La volontà di Dio: volontà di amore
L’amore per Dio, nella Bibbia, è amore obbediente, nel senso etimologico di ob-audiente, che vuol dire contemporaneamente ascolto e assenso a ciò che l’io ascolta. Obbediente è quell’amore che va all’altro per ascoltare ciò che l’altro dice e aderirvi. La figura esemplare di questo amore è quella del discepolo per il maestro. Amarlo, per lui, non significa farne un oggetto del desiderio ma ascoltare ciò che dice ed eseguirlo. Essere un buon alunno non significa, per lui, pensare al suo insegnante, ammirarlo, contemplarlo o desiderarlo, ma fare ciò che egli dice, ancora prima di capirlo. Il bambino che disegna sul foglio le lettere dell’alfabeto che gli vengono mostrate o che impara i numeri decimali che gli vengono disegnati non capisce ancora a cosa potranno servirgli. E anche se gli fosse detto che, con questi segni, potrà un giorno scrivere poesie e fare calcoli, tali ragioni resterebbero per lui incomprensibili perché solo con il tempo egli potrà sperimentare che quello che ha appreso gli ha aperto possibilità impreviste …
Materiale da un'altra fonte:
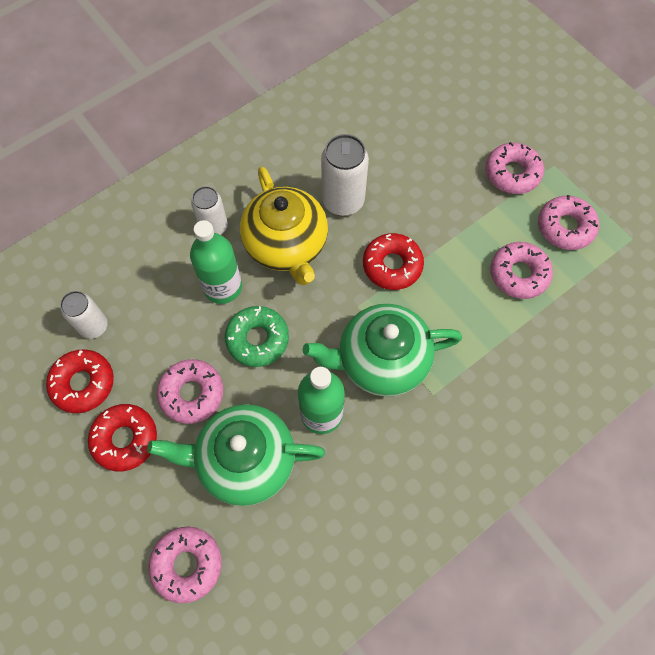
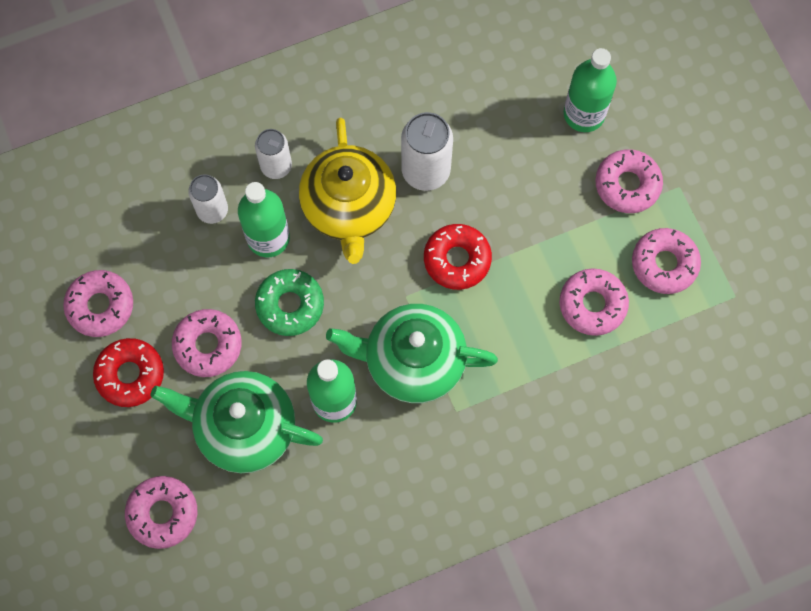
camera: 15 degrees right, 5 degrees up
(83, 383) = (100, 306): red donut -> pink donut
(94, 326) = (124, 247): white can -> white can (212, 210)
(458, 128) = (584, 114): none -> green bottle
Quando la Bibbia comanda di amare Dio “con tutto il cuore, con tutta l’anima e con tutte le forze”, l’amore di cui essa parla è di questo tipo: è l’amore di obbedienza con cui il credente alla propria volontà sostituisce quella divina, non volendo più ciò che egli vuole ma ciò che lui, Dio, vuole. Comandando di amare lui e solo lui, Dio non si offre a Israele come desiderabile infinito, sostitutivo e competitivo di ogni altro desiderabile mondano e umano necessariamente fragile e finito, ma come volontà ultima, suprema e assoluta da sostituire alla propria e da assumere come misura o metron del proprio essere e del proprio agire. Agapica è la soggettività abitata da questo amore, la soggettività che, fidandosi e affidandosi a Dio, ne compie in ogni istante la volontà, che non è né volontà di autoaffermazione né arbitrio, ma volontà di amore: che nasce dall’amore ed è promotrice dell’amore. Sì, quindi, volontà insindacabile, ma non perché dominatrice bensì perché “bene-volenza”: apertura e instauratrice dello spazio del bene, del buono e del giusto, al di fuori del quale c’è il nulla e dentro il quale fioriscono i nostri amori e le nostre gioie.
Se amare Dio è volere ciò che egli vuole, ciò che egli vuole è che l’uomo ami come lui ama … Per la Bibbia amare Dio vuol dire seguirlo, ma seguirlo non significa amare lui ma il prossimo come lui. Il prossimo: in pratica l’uomo, ogni uomo, a partire dal più vicino (è il significato del superlativo latino proximus) e dal primo che ci viene incontro. Amare Dio è amare il prossimo come Dio lo ama. Di qui il legame inscindibile tra il primo e il secondo comandamento che Gesù riscopre e ribadisce come la sostanza stessa della Bibbia quando risponde alla domanda del dottore sul “grande comandamento della Legge”.
Per Gesù il senso delle Scritture si riassume nel comandamento di amare Dio e di amare il prossimo. Più che di due comandamenti si tratta, in realtà, di uno solo, essendo l’amore al prossimo il segno o la prova dell’amore a Dio. Ponendo l’amore al prossimo come secondo rispetto al primo, piuttosto che stabilire una gerarchia di amori (prima quello per Dio e poi quello per l’uomo), Gesù definisce il senso stesso dell’amore, che consiste nell’amare gratuitamente, allo stesso modo con cui da Dio si è gratuitamente amati.